• **ACTION ITEM**
Type out the full set of entries again, unchanged.

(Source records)
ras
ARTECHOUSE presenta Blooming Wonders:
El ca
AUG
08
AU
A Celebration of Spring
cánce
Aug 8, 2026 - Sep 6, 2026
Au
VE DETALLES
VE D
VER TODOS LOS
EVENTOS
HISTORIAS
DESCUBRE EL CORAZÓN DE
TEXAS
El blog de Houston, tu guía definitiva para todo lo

• **RESPONSE**
ras
ARTECHOUSE presenta Blooming Wonders:
El ca
AUG
08
AU
A Celebration of Spring
cánce
Aug 8, 2026 - Sep 6, 2026
Au
VE DETALLES
VE D
VER TODOS LOS
EVENTOS
HISTORIAS
DESCUBRE EL CORAZÓN DE
TEXAS
El blog de Houston, tu guía definitiva para todo lo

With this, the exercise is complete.